Les républicains du Sénat ont publié une version révisée de 630 pages du Clarity Act qui ajoute une surveillance fédérale pour certains protocoles de trading crypto cinq jours avant un vote procédural prévu le 15 septembre.
Résumé
- Les républicains du Sénat ont publié un projet de 630 pages du Clarity Act avant le début du vote procédural du 15 septembre.
- Le texte révisé crée des règles d'enregistrement auprès de la CFTC pour les protocoles de trading qui ne répondent pas à sa norme de décentralisation.
- Lummis déclare que les républicains ont intégré plus de 114 dispositions demandées par les sénateurs démocrates lors des négociations et des discussions.
- Le libellé sur l'éthique accorde toujours au ministère de la Justice l'autorité principale d'application et expire en janvier 2029.
- Soixante voix au Sénat sont nécessaires pour faire avancer le projet de loi avant le début du débat et des amendements potentiels.
La sénatrice Cynthia Lummis a déclaré le 10 septembre que les républicains avaient intégré plus de 114 dispositions demandées par les sénateurs démocrates lors des négociations.

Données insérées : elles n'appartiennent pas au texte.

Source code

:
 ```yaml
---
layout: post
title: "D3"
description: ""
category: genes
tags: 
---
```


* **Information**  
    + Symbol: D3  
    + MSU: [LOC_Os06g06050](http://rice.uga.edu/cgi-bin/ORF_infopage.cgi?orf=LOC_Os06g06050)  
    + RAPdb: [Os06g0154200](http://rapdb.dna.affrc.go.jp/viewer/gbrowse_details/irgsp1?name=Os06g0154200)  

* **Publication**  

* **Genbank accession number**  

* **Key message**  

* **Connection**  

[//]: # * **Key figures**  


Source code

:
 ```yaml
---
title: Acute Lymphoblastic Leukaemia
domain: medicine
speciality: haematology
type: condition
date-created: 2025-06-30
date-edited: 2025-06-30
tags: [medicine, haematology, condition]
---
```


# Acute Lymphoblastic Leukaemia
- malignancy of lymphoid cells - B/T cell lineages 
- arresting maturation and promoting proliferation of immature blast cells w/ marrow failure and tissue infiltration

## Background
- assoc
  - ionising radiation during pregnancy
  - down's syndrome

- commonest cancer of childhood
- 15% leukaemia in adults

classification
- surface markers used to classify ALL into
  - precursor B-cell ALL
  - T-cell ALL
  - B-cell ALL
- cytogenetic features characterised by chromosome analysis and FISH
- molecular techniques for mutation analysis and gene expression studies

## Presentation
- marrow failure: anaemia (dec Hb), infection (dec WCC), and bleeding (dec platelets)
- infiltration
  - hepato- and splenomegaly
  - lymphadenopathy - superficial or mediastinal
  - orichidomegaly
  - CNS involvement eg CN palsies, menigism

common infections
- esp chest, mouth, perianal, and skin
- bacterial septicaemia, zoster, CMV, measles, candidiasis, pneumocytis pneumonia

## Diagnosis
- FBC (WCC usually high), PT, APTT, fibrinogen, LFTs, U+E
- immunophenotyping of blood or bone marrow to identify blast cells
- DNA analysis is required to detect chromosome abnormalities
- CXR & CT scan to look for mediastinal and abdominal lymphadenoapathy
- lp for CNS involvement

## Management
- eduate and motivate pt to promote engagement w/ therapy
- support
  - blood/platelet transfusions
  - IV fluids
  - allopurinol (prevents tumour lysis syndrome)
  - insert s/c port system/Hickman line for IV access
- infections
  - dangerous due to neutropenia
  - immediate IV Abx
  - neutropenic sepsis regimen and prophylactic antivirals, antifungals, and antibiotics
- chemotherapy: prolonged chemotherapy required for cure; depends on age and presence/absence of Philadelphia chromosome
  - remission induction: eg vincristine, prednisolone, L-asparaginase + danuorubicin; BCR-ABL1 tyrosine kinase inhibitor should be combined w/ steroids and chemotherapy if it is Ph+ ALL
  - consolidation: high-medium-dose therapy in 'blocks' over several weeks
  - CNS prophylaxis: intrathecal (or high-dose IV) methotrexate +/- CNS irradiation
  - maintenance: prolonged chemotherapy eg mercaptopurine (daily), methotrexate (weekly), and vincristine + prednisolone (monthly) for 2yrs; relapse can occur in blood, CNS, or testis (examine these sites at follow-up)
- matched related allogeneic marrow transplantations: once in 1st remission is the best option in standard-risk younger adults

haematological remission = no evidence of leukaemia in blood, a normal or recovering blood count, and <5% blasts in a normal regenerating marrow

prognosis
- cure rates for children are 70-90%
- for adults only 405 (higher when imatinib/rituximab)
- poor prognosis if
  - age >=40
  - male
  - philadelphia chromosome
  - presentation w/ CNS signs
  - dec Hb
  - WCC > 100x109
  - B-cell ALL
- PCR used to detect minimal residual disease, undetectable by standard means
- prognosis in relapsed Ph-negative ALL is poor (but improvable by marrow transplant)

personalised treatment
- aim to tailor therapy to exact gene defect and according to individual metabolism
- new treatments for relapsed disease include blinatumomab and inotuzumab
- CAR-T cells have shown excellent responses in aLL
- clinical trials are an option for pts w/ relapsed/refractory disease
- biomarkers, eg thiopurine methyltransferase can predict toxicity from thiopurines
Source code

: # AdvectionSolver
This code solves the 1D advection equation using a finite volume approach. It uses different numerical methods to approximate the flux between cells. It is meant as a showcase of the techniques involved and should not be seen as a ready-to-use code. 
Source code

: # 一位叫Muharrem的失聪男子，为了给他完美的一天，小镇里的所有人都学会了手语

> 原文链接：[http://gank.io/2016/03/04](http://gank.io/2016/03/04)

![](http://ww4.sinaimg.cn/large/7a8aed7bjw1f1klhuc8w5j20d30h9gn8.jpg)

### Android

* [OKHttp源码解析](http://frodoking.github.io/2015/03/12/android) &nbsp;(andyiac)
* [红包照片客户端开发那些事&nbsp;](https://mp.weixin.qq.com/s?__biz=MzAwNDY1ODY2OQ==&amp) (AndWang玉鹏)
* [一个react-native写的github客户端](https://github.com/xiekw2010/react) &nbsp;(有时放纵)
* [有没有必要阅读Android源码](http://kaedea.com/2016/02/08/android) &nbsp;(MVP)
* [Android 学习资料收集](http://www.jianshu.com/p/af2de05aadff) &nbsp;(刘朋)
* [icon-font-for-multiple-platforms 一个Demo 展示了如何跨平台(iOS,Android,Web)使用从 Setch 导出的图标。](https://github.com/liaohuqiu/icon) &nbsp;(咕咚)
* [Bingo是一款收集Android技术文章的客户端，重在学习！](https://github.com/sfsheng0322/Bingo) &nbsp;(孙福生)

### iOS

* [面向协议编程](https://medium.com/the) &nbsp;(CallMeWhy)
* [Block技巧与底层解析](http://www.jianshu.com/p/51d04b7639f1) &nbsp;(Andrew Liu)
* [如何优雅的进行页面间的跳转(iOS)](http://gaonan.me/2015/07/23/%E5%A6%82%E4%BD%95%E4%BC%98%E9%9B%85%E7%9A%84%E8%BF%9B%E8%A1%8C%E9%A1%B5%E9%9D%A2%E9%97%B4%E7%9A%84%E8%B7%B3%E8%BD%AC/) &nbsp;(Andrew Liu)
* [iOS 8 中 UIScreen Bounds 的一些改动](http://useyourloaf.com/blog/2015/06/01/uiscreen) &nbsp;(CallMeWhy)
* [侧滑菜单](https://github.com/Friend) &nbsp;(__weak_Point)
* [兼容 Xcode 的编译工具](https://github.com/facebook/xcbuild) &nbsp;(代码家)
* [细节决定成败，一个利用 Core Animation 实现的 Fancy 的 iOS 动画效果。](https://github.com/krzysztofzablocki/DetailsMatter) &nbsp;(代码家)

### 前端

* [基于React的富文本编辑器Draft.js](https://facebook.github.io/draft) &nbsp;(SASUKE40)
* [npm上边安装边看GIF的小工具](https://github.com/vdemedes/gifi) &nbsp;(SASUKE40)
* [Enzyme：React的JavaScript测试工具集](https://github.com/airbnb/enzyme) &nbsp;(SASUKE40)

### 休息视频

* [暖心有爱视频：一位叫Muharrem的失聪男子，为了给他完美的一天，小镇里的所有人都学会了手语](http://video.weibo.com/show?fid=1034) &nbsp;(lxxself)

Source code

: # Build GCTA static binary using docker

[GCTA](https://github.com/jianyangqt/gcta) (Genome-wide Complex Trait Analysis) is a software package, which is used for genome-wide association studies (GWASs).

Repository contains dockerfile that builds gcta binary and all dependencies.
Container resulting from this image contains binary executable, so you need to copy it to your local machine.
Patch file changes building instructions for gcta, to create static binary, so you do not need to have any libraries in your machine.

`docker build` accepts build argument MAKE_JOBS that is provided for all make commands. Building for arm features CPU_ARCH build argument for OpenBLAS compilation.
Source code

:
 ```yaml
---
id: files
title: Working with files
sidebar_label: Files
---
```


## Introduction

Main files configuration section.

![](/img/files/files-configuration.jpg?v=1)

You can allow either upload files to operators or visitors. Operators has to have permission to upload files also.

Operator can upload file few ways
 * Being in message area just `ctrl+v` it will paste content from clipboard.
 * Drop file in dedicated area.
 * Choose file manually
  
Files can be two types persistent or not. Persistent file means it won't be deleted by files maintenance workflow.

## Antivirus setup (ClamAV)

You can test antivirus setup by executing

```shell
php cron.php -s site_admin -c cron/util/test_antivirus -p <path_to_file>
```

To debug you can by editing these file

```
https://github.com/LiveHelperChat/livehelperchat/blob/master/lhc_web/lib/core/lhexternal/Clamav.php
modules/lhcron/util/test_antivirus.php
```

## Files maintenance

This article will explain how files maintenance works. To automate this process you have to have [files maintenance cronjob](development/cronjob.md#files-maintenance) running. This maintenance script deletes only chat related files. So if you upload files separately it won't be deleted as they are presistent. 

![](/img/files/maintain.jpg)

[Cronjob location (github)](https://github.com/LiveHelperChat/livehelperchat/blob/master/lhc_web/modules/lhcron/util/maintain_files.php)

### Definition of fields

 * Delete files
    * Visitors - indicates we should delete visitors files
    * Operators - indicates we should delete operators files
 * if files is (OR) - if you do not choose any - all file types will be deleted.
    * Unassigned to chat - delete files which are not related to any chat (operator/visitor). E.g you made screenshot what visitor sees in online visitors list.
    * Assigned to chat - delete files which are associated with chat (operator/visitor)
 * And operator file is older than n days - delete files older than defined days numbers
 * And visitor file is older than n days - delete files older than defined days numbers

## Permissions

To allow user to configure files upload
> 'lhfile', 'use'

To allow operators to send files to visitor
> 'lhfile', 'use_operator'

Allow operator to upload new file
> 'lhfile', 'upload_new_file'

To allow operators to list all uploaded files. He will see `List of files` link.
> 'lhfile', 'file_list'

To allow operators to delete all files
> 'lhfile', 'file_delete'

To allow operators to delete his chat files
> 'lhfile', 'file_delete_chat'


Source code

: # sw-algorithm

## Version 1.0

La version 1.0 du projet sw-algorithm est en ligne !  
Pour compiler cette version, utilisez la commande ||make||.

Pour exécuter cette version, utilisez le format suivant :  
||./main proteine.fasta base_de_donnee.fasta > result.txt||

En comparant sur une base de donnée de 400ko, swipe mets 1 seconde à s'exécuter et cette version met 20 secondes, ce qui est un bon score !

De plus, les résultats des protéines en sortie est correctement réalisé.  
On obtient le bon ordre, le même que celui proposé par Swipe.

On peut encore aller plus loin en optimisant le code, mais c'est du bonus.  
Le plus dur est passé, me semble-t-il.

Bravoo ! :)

La républicaine du Wyoming a décrit la nouvelle version comme un produit bipartisan, bien qu'aucun sénateur démocrate n'ait publiquement approuvé le texte révisé au moment de sa publication.
Le vote du Sénat déterminera si les législateurs peuvent entamer un débat formel sur le projet de loi sur la structure du marché crypto. Il ne s'agit pas d'un vote final sur l'adoption. Les républicains ont besoin d'un soutien démocrate suffisant pour atteindre le seuil procédural de 60 voix au Sénat, car ils contrôlent 53 sièges.
La révision du Clarity Act cible les protocoles de trading contrôlés
Un nouveau libellé dans le Clarity Act établit une catégorie appelée « protocole de trading de finance non décentralisée ». Le projet applique ce terme aux personnes ou groupes coordonnés qui possèdent une autorité directe ou indirecte pour contrôler ou modifier matériellement les fonctions, les opérations ou les règles de consensus d'un protocole.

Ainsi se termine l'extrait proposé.